### READING PASSAGE
As my motherhood is progressing, my childhood memories are acquiring new meanings in light of the current discourses of art, gender and immigrant identities, writes Mee Jey, an Indian immigrant artist based in St. Louis

Toys of childhood

My grandmother was like a chocolate fudge; brown skinned, squishy, sweet and very soothing. I hung around with her always and for that I often got ridiculed by older siblings and cousins as dadi-amma. But little did I care about any of those names. What I loved the most about being by her side was the phantasmagorical trips she took me on through her stories, rag-dolls and clay puppets on light-less nights. She was like, what I may equate her now with, virtual reality glasses. Her words and handcrafted dolls created a world never seen or heard before, a world riddled with mysteries and kindness, with lessons for life, and with brevity necessary for a tender soul. She was my portal to a world that comforted me, guided me and caressed my inquisitive mind.

My grandmother died when I was nine. With her ended my childhood, my frequent trips to mysterious lands and encounters with mesmerising mythic characters. I became an ordinary child in this ordinary world with ordinary friends. But the only extraordinary possessions I had were those rag-dolls, the memories of my grandmother crafting those puppets and her words engraved on my tabula-rasa. Soon I left my ancestral home and forgot about all of it until my own child reminded me of my childhood.

### TO BE DONE
a - According to the essay on childhood toys, how old was the writer when the grandmother died?
b - Resume the essay on childhood toys after its final sentence and carry it forward.
The material that comes next is drawn from a separate source.

### RECORDS SUPPLIED
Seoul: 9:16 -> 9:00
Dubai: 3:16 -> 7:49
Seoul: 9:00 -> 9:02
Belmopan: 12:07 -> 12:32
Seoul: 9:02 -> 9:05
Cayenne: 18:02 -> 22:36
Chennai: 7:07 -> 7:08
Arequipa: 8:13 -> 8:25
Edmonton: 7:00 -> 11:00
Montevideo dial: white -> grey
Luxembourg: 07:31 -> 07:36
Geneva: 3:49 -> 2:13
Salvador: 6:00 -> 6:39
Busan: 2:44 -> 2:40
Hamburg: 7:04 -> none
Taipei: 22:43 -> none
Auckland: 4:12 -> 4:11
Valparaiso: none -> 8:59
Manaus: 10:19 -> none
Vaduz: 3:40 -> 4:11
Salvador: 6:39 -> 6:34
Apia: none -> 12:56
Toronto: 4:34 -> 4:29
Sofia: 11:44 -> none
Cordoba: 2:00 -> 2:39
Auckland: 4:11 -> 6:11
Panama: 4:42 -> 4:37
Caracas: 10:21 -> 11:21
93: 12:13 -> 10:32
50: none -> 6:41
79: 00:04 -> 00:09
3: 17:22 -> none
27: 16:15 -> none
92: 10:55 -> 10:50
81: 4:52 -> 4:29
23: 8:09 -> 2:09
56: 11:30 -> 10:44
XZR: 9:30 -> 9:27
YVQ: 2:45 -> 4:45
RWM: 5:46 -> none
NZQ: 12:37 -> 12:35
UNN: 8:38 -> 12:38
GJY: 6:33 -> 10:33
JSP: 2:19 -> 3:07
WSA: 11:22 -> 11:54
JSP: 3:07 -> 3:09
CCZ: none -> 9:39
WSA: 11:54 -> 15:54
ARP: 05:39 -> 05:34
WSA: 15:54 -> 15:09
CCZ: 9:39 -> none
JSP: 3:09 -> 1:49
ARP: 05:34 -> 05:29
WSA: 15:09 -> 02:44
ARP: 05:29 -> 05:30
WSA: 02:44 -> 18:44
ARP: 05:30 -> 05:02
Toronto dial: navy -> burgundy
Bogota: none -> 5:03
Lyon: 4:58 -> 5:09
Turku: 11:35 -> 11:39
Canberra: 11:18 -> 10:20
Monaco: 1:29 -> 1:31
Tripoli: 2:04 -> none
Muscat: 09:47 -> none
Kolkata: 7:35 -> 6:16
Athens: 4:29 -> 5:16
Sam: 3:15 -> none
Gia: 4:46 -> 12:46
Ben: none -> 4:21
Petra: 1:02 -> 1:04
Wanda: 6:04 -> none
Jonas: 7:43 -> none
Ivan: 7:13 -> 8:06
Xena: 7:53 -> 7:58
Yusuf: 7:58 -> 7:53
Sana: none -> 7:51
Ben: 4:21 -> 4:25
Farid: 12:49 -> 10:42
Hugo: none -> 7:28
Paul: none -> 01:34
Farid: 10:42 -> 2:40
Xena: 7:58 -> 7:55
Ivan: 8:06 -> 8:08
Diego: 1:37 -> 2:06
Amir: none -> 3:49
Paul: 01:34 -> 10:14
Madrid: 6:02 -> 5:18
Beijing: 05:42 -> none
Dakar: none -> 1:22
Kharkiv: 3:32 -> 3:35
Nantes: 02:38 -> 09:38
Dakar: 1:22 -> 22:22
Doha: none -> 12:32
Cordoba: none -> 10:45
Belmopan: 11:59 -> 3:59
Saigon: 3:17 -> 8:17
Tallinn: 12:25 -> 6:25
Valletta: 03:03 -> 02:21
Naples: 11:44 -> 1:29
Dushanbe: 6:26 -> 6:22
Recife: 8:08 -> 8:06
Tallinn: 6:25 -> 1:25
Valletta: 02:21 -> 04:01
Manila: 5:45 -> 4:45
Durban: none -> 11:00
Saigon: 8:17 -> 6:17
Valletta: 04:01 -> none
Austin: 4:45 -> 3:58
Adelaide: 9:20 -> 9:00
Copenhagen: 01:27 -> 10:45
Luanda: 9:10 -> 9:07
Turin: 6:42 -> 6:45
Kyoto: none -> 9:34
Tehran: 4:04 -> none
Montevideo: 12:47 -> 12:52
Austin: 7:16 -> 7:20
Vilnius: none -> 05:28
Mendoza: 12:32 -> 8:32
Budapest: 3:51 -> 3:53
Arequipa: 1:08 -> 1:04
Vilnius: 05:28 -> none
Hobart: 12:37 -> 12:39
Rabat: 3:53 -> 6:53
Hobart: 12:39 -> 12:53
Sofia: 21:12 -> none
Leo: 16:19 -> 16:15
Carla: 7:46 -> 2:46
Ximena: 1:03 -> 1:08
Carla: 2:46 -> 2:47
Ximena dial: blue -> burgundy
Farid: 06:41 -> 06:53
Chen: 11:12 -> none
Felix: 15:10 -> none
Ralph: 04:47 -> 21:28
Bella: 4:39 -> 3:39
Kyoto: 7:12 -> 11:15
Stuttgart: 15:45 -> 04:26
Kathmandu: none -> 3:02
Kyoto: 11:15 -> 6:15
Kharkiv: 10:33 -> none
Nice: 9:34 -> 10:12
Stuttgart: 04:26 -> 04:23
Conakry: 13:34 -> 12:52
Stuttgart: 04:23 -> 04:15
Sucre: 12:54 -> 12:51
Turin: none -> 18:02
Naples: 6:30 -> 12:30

### RESPONSES TO THE TASKS
a - Nine years old.

b -
Crafting childhood

As my motherhood is progressing, my childhood memories are acquiring new meanings in light of the current discourses of art, gender and immigrant identities. Uprooted many times from homes that we lived in, until I moved away from the country of my origin, absence had a different meaning. Family acquired a different meaning when the absence of grandparents became evident for my child. A painful realisation of how my grandparents were a window to my cultural and historical past, my role as a mother became loaded with double responsibilities; to enlighten my child about his ‘past’ and shape his future. But home away from home devoid of physical and cultural markers of history, mythology and sounds, smell and colours, become a dau­nting task. This dual task transformed into a creative pursuit of revisiting my own childhood memories, and recreating them in physically perceivable form for my toddler.

My child’s childhood is devoid of his grandparents’ wealth of wisdom; a kind of wisdom that only the elderly in a household or community can bequeath to you. I carry only a bare fragment of that wisdom but this excuse cannot preclude me from giving my child a tour of the world I once inhabited; a world of unlimited possibilities. However, limited by my political, financial and material mobility and accessibility, with my first lessons from my childhood about using rags for ‘riches’, I embarked on a journey of recreating a ‘new’ world for my child.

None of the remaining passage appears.